I grew up in a church that called itself "Christian Fundamentalist," but I lost my faith in my early teens.  I saw bad things happen in that church and saw my family break apart, and I blamed God.  At first I thought I hated God, then I decided there just could not be a God.  I lived the next 16 years or so like that, hating God, and especially hating myself. Pretty much any caricature of an "angry atheist" you can think of embodied me.  Oddly enough, it didn't stop me from looking for God elsewhere.  I studied other religions, half tried a few of them, hoping to find something that made sense, but I remained steadfast that I didn't believe in God.  I even joined an atheist organization.

Years later I woke up one morning, and for reasons I couldn't explain I wanted to go to church.  I did not know what church or why; I just had a desire to go, and I did.  I found something close to home and very different in its tradition to the church I grew up in, and I went to Sunday morning service.  I entered nervously and left confused,  questioning why I had gone and why I had been the way I was for so long.  I drove around for a while not knowing what to do about it, and finally pulled in front of a restaurant to get lunch.  In a moment of desperation, I prayed to God to tell me.  As I was praying, I heard the familiar sound of my cellphone buzzing when I get an email.  I finished praying and checked my phone: it was an invite to my atheist organization's next meeting, at the very place I had just stopped in front of for lunch.  I realized the folly of being an avowed atheist who woke up wanting to go to church and then sat down to pray to the God I claimed didn't exist.  It was a life-changing moment.

I went back to that church for the next few months, and while I liked the pastors, its dogma and history bothered me.  I could see when they had made changes to their faith and when they had simply invented new facets to it.  That seemed disingenuous to me, and I started looking for something else.  I wish I could say my first visit to an Orthodox Church was all it took, but that was not the case.  My first visit to an Orthodox Church seemed alien to me.  I went during Vespers and nothing made sense.  A few weeks later I tried another local Orthodox Church for vespers and it made more sense, but I found the congregants to be more interested in their ethnicity, which I did not share.  I started reading about the Orthodox faith around then, but I kept attending my old church.  Reading about Orthodoxy was an eye-opener for me.
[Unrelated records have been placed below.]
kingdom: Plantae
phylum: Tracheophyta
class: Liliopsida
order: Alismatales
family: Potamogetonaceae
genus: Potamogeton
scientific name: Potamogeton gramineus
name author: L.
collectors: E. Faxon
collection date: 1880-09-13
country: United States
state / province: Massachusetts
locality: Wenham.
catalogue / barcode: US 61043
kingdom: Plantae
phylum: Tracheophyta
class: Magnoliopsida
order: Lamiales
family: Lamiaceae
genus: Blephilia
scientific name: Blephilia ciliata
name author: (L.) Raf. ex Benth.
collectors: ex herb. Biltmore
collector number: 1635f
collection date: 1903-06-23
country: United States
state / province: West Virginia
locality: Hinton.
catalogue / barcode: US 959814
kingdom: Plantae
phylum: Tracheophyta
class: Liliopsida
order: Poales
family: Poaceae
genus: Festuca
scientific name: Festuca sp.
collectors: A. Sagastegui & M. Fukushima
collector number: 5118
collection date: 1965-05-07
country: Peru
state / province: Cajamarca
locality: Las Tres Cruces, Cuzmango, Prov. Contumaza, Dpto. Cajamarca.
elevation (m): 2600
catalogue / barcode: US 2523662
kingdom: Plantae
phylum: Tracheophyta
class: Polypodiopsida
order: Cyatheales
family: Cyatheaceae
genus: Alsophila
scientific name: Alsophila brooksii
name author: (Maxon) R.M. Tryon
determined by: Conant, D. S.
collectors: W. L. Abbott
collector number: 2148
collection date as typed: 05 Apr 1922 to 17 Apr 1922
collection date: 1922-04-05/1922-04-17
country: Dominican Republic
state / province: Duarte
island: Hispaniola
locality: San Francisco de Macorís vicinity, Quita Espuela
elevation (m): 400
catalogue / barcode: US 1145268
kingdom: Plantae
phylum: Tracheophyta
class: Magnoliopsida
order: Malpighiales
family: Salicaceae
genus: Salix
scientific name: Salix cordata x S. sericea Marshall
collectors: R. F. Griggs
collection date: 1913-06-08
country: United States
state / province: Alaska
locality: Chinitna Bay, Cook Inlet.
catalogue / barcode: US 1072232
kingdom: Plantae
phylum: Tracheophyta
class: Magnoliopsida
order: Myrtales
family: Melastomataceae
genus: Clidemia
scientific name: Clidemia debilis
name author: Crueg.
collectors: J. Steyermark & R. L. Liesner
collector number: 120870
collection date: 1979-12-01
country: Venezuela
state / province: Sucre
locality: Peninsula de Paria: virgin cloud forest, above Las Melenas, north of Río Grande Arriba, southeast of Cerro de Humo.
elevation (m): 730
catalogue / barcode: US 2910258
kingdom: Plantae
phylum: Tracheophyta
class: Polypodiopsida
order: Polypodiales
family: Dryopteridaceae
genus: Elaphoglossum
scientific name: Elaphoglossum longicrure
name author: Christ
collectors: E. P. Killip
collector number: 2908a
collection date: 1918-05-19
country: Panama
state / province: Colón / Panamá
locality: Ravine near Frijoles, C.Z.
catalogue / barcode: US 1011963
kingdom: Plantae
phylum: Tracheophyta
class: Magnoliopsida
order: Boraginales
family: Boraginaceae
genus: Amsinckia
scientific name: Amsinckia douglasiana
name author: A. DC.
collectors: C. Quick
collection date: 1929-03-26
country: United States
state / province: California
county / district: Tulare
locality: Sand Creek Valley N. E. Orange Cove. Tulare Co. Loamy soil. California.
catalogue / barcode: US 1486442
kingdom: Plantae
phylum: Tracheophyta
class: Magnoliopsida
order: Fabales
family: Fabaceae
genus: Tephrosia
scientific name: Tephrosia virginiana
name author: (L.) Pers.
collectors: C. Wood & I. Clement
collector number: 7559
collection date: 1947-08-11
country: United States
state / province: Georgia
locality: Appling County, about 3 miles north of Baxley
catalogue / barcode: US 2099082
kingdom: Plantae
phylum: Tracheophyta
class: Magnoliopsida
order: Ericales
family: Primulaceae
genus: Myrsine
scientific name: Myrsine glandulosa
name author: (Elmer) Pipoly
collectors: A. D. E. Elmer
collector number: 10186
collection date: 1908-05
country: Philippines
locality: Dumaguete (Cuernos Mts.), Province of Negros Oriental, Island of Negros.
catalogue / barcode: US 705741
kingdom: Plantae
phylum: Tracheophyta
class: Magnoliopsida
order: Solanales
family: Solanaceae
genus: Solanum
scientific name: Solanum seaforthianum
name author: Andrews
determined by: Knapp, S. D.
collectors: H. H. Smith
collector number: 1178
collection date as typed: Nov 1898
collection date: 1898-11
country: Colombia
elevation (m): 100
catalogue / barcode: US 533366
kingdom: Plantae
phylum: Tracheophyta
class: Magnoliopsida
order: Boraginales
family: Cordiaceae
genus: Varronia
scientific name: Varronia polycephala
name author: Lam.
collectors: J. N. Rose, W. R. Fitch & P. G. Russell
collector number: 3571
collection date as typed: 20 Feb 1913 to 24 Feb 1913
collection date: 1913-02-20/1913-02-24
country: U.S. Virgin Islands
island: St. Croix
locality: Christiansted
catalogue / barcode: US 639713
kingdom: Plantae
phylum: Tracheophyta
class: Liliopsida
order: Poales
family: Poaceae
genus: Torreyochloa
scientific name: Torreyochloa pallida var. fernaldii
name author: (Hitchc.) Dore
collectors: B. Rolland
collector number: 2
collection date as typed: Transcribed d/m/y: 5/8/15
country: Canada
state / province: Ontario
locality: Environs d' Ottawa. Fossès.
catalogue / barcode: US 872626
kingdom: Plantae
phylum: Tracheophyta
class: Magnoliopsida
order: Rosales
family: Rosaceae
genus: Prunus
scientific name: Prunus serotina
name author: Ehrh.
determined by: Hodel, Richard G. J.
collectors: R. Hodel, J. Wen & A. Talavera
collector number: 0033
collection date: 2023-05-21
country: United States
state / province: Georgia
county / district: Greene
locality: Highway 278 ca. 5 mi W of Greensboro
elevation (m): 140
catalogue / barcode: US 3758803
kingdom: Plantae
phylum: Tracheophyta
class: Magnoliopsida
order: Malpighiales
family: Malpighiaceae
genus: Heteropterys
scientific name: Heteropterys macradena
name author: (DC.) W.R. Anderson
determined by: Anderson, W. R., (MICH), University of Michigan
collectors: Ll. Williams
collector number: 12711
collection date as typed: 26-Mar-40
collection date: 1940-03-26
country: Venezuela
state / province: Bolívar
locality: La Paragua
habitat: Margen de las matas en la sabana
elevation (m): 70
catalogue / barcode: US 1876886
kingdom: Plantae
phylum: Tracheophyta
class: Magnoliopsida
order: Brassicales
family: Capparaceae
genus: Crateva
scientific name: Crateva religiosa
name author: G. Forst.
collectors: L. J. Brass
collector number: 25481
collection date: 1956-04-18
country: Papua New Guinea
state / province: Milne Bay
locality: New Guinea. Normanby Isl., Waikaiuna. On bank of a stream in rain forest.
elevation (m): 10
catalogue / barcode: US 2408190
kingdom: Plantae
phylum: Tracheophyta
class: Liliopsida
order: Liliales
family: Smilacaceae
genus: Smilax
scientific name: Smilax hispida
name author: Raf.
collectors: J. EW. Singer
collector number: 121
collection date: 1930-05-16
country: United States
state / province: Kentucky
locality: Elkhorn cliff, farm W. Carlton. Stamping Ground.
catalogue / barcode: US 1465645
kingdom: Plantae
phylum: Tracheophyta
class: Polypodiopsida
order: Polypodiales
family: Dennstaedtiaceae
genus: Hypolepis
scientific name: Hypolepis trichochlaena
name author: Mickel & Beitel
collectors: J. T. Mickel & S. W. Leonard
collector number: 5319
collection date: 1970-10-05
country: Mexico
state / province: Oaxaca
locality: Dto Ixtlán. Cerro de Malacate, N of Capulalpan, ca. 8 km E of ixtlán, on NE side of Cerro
Most everything in Christianity as I knew it was from a Roman Catholic point of view or a Protestant reaction to the Roman Catholic church.  I never learned as a child or even in college that another option even existed.  This church I knew little about had existed for almost two thousand years and did not have the changes and inventions that bothered me about my church.

Attending my first Divine Liturgy made up my mind forever. It made the liturgy at the church I was attending seem empty and incomplete.  In Orthodoxy, I finally saw a faith, doctrine, and worship that were all complete.  Moreover, I felt Christ was there for the first time in my life.  I never looked back.  Being Orthodox is not easy.  It is a difficult path to stay on, one that has had painful consequences in my life, and I often miss the mark.  No matter how far off I get, I still can find my way back there to Christ.  He is always waiting for me to come home to Him.